The lower four Snake Dams being called for removal are run-of-river dams. They do not enable storage and thus their removal will have no appreciable effect on storage. They also do not stratify. Water-in and water-out of these dam projects are nearly equal, so the river currents mix the water efficiently enough to prevent stratification. Run-of-river dams therefore have a negligible impact on increasing or decreasing the river's temperature downstream. Brownlee on the other hand is a storage-dam. It holds water for long periods and creates enough lag in the flow to cause stratification. Unless I read something wrong, the current proposal for dam removal does not call for Brownlee to be removed. All of Brownlee's storage would remain and storage as a whole would be unaffected under the current proposal.
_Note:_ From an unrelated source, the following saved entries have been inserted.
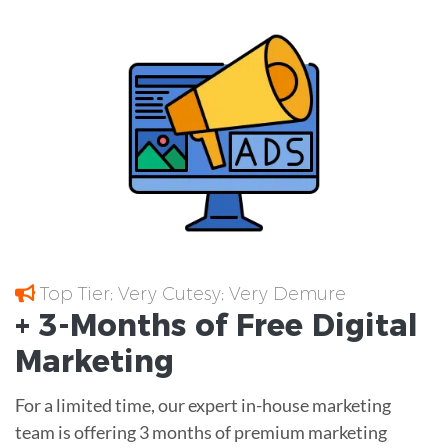
Top Tier; Very Cutesy; Very Demure
+ 3-Months of
Free
Digital
Marketing
For a limited time, our expert in-house marketing
team is offering 3 months of premium marketing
The federal water releases at Brownlee are not typically released to regulate downstream temperature. The vast majority of the releases are to ensure downstream (1) spawning adults have enough habitat to spawn and (2) out-migrating juvenile salmon make it to the ocean faster. The speed which juveniles can make to the ocean has a big effect on their survival and growth. More water in the spring pushes them out faster and safer. Higher flows also reduce the amount of contact time and reduces the numbers of opportunities predator fish have to eat them. During spring runoff, Smallmouth Bass and Pikeminnow are too busy hugging the bed and banks trying to get out of the higher velocity flow as the juvenile salmon at the surface float by.
Brownlee is really one of the biggest offenders causing a thermal shift downstream which results in delayed warming in the spring and delayed cooling in the fall. One of the technologies the Nez Perce Tribe would like to see installed at Brownlee is a temperature control tower which would allow Brownlee to micro-manage the downstream river temps by selectively drawing water from different depths of the reservoir based on temperature. Regulating temperate downstream of Brownlee is critical to be able to ensure adults are spawning at temps that keep their eggs and emergent fry from dying.